Menteri Dalam Negeri (Mendagri) Muhammad Tito Karnavian menghadiri Panen Raya dan Pengumuman Swasembada Pangan yang berlangsung di Halaman Kantor Kecamatan Cilebar, Kabupaten Karawang, Jawa Barat, Rabu (7/1/2026). Kegiatan ini dihadiri langsung oleh Presiden Prabowo Subianto.

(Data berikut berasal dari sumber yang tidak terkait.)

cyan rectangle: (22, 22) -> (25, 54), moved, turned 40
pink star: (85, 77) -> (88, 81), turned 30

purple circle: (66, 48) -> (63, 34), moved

Kegiatan tersebut menjadi tonggak penting dalam perjalanan pembangunan sektor pangan nasional. Terlebih swasembada pangan merupakan agenda prioritas nasional yang secara konsisten ditekankan Presiden Prabowo sebagai fondasi ketahanan nasional, kedaulatan negara, dan kesejahteraan rakyat. Melalui kerja kolektif lintas kementerian dan lembaga, pemerintah daerah (Pemda), petani, pelaku usaha, serta dukungan masyarakat luas, Indonesia pada akhir tahun 2025 berhasil mencapai kondisi swasembada pangan sesuai target nasional.
Dalam berbagai kesempatan, Tito juga kerap mengingatkan Pemda agar mendukung program swasembada pangan. Ia mengimbau Pemda agar membuat kebijakan untuk melindungi persawahan yang ada di wilayah masing-masing.

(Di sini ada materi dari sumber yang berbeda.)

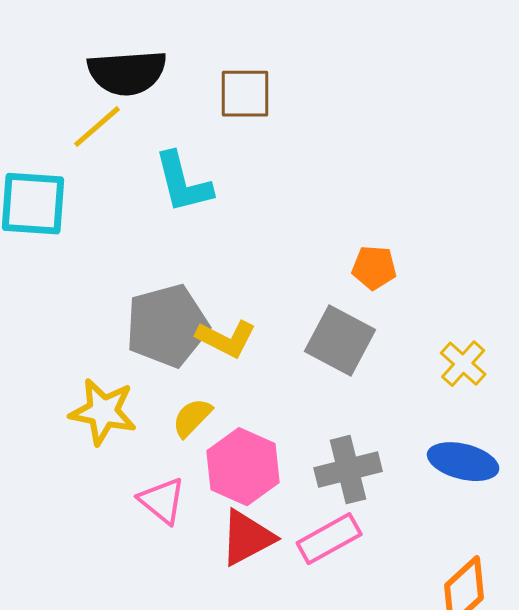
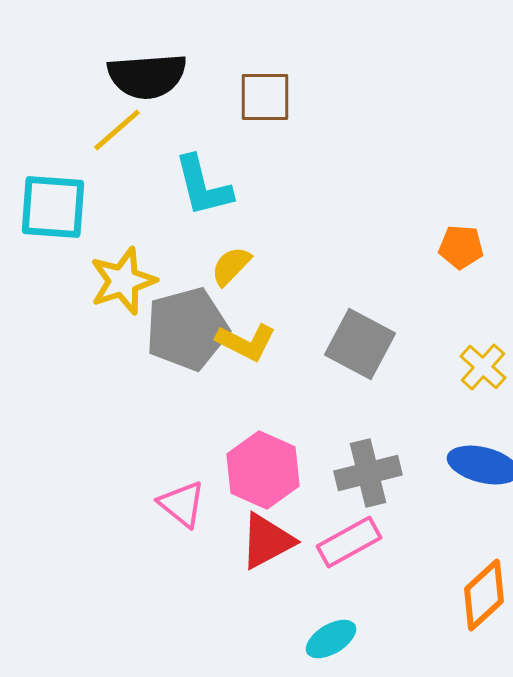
orange pentagon: (374, 268) -> (461, 247), moved
yellow star: (103, 412) -> (123, 281), moved, turned -30
yellow semicircle: (192, 418) -> (231, 266), moved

Ia menyampaikan bahwa pelindungan lahan sawah merupakan syarat utama dalam mendukung ketahanan pangan nasional. Hal pertama yang harus dipastikan adalah luas lahan tidak berkurang, sehingga ditetapkan konsep Lahan Sawah yang Dilindungi (LSD).
Selain itu, Tito juga menegaskan pentingnya menjaga stabilitas harga pangan karena sejalan dengan semangat swasembada pangan. Selain itu, masyarakat juga menginginkan agar masalah pangan menjadi atensi pemerintah.
Ia menegaskan, Presiden Prabowo menaruh perhatian besar terhadap ketahanan pangan. Bahkan, dalam berbagai kesempatan, Presiden menegaskan bahwa program yang paling utamanya adalah swasembada pangan.
“Bahkan beliau (Presiden) menerjemahkan negara kita, negara yang merdeka, negara yang merdeka dari pangan. Adanya kekuatan pangan yang bisa menghidupi rakyatnya sendiri,” ujar Tito saat membuka Gerakan Pangan Murah di Plataran eks-MTQ Tugu Religi, Kota Kendari, Sulawesi Tenggara pada beberapa waktu lalu.
Turut hadir pada kegiatan tersebut Menteri Koordinator Bidang Pangan Zulkifli Hasan, Menteri Pertanian Andi Amran Sulaiman, serta jajaran Kabinet Merah Putih lainnya. Hadir pula sejumlah kepala daerah dan pejabat terkait.